# GIVEN INFORMATION:
[start]
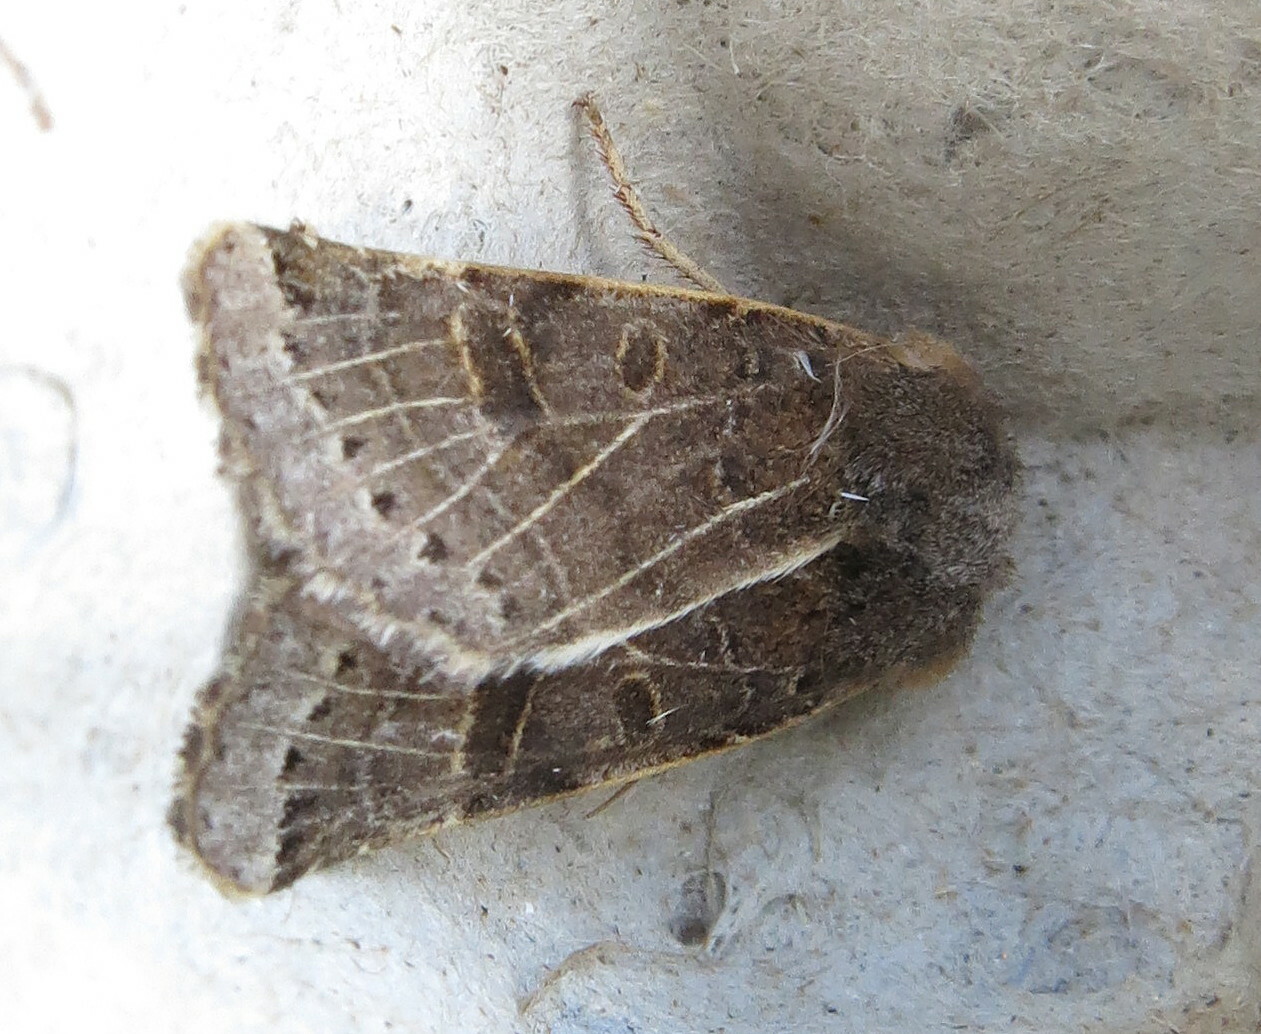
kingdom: Animalia
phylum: Arthropoda
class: Insecta
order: Lepidoptera
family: Noctuidae
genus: Agrochola
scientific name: Agrochola lunosa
[end]
# WORK INSTRUCTIONS:
Express every line of the listing above as a Markdown table with the columns Row and Line, numbering the lines and skipping any blank ones. Leave the pictures out.

# THE SOLUTION:
| Row | Line |
|---|---|
| 1 | kingdom: Animalia |
| 2 | phylum: Arthropoda |
| 3 | class: Insecta |
| 4 | order: Lepidoptera |
| 5 | family: Noctuidae |
| 6 | genus: Agrochola |
| 7 | scientific name: Agrochola lunosa |